*phone rings*

Me: Hello!

School: Umm… we don’t want you to be alarmed, but we think Meghan has had a seizure.

Me: Okay! What happened? Did she fall? How long? Is she okay now?

School: Yes she’s okay, but she’s a little groggy. She’s in the nurses office. Everyone is concerned and taking care of her. We think she might be having another one.

Me: Go ahead and call 911 I’m on my way! 

I got to the school in time to ride with Meg to the hospital in the ambulance.  The school counselor drove my car to the hospital and stayed with me until family arrived.  It turned out Meg’s medication just needed a little adjustment and she was fine.  We feel lucky that Meg attends a school with very loving staff and I have to say they did everything right!

I knew some day Meg would have a seizure without me present and it was up to me to educate her school on what to do when it happened.   Ironically, the day before Meg’s seizure at school, I’d met with her teachers and school nurses to discuss how to recognize when Meg was having a seizure, medications, allergies and most importantly what to do in the event she had one while at school.  Every year we prepare a packet that’s handed out to the school nurses and all Meg’s teachers.  On the first page we include a picture of Meg, a list of her current medications/doses, a list of her allergies, and mom and dads contact information.  The second page has a first aid list, tailored specifically to Meghan, of things to do in the event a seizure occurs.  The third page is a list of her physicians as well as their contact information.  The final page contains the numbers of family members we trust to be called in the event my husband or I can’t be located.  Fortunately, on this particular day, Meg knew something wasn’t right and went up to her teacher, who recognized some of the signs we’d discussed the day before and immediately took her to the nurses office. 

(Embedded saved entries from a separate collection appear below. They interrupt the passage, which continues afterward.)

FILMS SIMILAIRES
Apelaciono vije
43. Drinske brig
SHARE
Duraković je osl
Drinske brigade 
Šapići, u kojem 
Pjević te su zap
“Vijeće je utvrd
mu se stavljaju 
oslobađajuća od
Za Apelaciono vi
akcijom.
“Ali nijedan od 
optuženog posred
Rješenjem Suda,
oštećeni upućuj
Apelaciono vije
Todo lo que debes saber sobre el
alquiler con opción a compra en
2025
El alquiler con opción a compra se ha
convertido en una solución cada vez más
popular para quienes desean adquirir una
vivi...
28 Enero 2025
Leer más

I should point out that every seizure is different and some seizures have no warning signs at all.  Yet, in other situations people might get an aura (funny smell, feeling of nausea, etc.) that lets them know they’re about to have a seizure.  In Meg’s case her eye’s are usually a tell-tale sign, they flicker like a water spigot, she can’t really look at you and it can progress into a mild rhythmic jerking of part or all of her body.  The seizures she had that day at school were very mild because they were detected early and we were able to adjust her medication pretty quickly.

There are websites like EpilepsyFoundation, Epilepsy Advocate, Talk About It, that provide lots of information for people who have or want to educate themselves on Epilepsy.

There are books to help young children understand Epilepsy like…

So the message here is educate!  Inform people what to do in the event you or your child have a seizure!  Epilepsy is not an obstacle it’s a small hurdle, that with a little compassion, knowledge and love, can be lept over!  So make the pledge… Talk About It!